WARNING signs for Sri Lanka
WARNING signs for Sri Lanka
By Arun Perera
08 May, 2018 | 1:16 pm
No, this article is not about the political or economic situation in our country. There are many indicators that contribute toward forecasting the success or demise of a nation. They can act as warning signs, that if heeded can make the difference between life and death. I’m sorry, I don’t mean to sound grim. On the contrary I write this to motivate us to get off our backsides and do something as citizens to solve some real issues that will result in injecting hope for the future.
There are some very troubling statistics relating to civil society in Sri Lanka that require immediate attention;
- Sri Lanka Police and the World Health Organization recently published the suicide rate in Sri Lanka for 2017. The result is that, Sri Lanka is yet again the No.1 country for suicides in the world. Infact suicides have further increased since 2016. (Source: Sri Lanka Police & WHO statistics 2017)
- 80% of all suicides in Sri Lanka are Men (Source: Sri Lanka Police statistics 2017)
- 20% of all children in Sri Lanka grow-up without a father. (Source: Department of Census and Statistics & United Nations data bank)
- Sri Lanka is ranked No.18 in the world (out of a survey done with 254 countries) in terms of broken homes (children growing-up with just one parent). (Source: Department of Census and Statistics & United Nations data bank)
- 35% of all mentally ill persons in Sri Lanka are children between the ages of 5 and 19. (Source: Department of Census and Statistics)
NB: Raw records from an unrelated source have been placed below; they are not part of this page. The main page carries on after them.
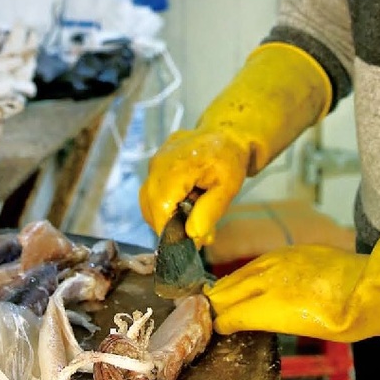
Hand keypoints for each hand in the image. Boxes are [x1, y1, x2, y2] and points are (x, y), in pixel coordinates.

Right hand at [139, 128, 249, 243]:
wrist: (227, 133)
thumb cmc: (230, 161)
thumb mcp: (228, 188)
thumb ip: (210, 211)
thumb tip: (192, 235)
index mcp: (176, 168)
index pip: (160, 207)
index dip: (168, 230)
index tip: (185, 245)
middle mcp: (158, 164)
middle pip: (150, 206)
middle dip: (168, 226)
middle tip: (195, 236)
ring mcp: (154, 162)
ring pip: (148, 200)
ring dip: (167, 216)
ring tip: (193, 219)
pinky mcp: (155, 163)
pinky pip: (152, 190)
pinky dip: (166, 204)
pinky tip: (187, 203)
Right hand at [207, 244, 368, 338]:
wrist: (371, 287)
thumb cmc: (346, 319)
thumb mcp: (306, 329)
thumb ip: (272, 320)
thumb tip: (250, 319)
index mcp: (271, 306)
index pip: (232, 314)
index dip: (219, 322)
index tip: (211, 328)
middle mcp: (269, 280)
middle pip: (230, 291)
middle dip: (214, 304)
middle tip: (201, 313)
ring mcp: (279, 262)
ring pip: (242, 274)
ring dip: (226, 287)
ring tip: (214, 297)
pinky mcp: (290, 252)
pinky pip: (258, 263)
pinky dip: (245, 274)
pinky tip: (244, 279)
For years we have been toiling with the issue of high suicide rates. I have seen articles claiming that the United Nations statistics are wrong. Well, we don’t need to argue on that anymore as the Sri Lanka police has confirmed a steady increase since 2015. How is it that in 6 years we as a society have pitifully failed in bringing down these numbers? Could it be that our approach to the problem is all wrong?
At the end of the day, what we sow, our children will reap. Sowing good seed in fertile ground will reap a good harvest for future generations. Likewise, good seed in unfertile soil will reap a bad harvest. This is not only true in agriculture, but also true in society. The soil represents our value system. Lightly translated – what is it that we value as a nation. I am not saying that we need to change our value system. I am saying that our values have changed and it’s time we fixed it!
It has been a norm for many years that a clear majority of suicides are men (80% in 2017). This should have given us a hint on how to formulate an action plan to bring these figures down. Its obvious that men in this country need help in coping with the challenges of life. Sadly, most turn to alcohol. You don’t need stats to prove this. Just glance at the local liquor shop on the night before a poya day. We put so much of emphasis on cutting down on narcotics not realizing that alcohol is a bigger killer in this country than drugs.
It’s not just alcohol. There are other addictions that are of high value. Communication breakdown in families due to evening television marathons and mobile phone entertainment contribute a great deal to bottling up problems.
Broken homes and breakdown of the family unit has a direct impact on the future generation. I can’t prove that this is a result of men abandoning their roles as care-givers, but certainly an increase in fatherless children is not helping the cause. The result of a broken home is seen in the instability of the emotional health of children between years 5 and 19.
These issues don’t need to be solved by the government. They can be solved by you and me. Look around you today and see who needs help, who needs someone to talk to, stop living for yourself and start living for others. Let’s change our values to that which has value by focusing on the basic building block of any thriving society – the family.